Camille Grammer: “I think through love I found the confidence and power to hang in there and actually want to help somebody.”

Their life, in many ways, is a midsummer night's dream -- to borrow yet again from Shakespeare. They own luxurious homes in four states, like the one in Hawaii that made a splash in Architectural Digest, as did Camille on “Frasier.”

With the help of a surrogate, the Grammers are expecting their second child, a son, in September. They hope his arrival is not as dramatic as the entrance of Mason Olivia, their two-and-a-half year-old daughter.

Grammer: “Right around five o'clock, out came Mason -- with the cord around her neck, blue. And that was a little disturbing because she almost didn't make it. And that first breath she took was like ‘wow,’ so she's the little light of our lives now.

Couric: “You seem like you're in a really good place. I hate that expression, but…”

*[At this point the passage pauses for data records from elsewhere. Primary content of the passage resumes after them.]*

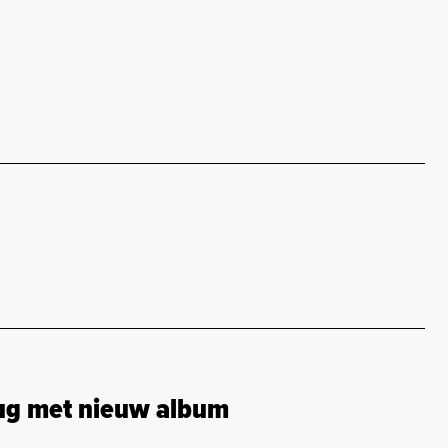
rug met nieuw album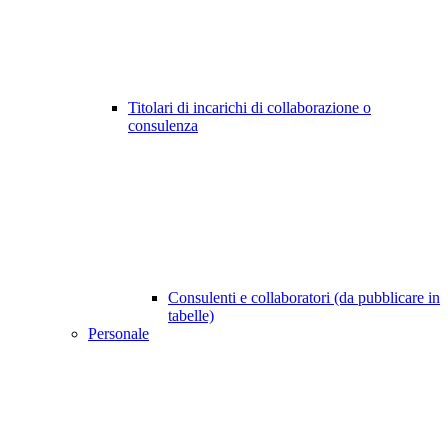
Titolari di incarichi di collaborazione o
consulenza
Consulenti e collaboratori (da pubblicare in
tabelle)
Personale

Grammer: “Oh I'm in a great place. Yeah, I know what you mean. It sort of minimizes it actually. I'm in a great place. My life is firing in a way it never has before. I've been given the gift of a new family. This is all new to me. And I was talking to Camille just the other day about walking around with Mason, and holding her in my arms, and she called out ‘dinner's ready!’"

Couric: “It was domestic bliss.”

Grammer: “It was all those things I idealized about and romanticized about -- what my family could be, and never was. But now it is.”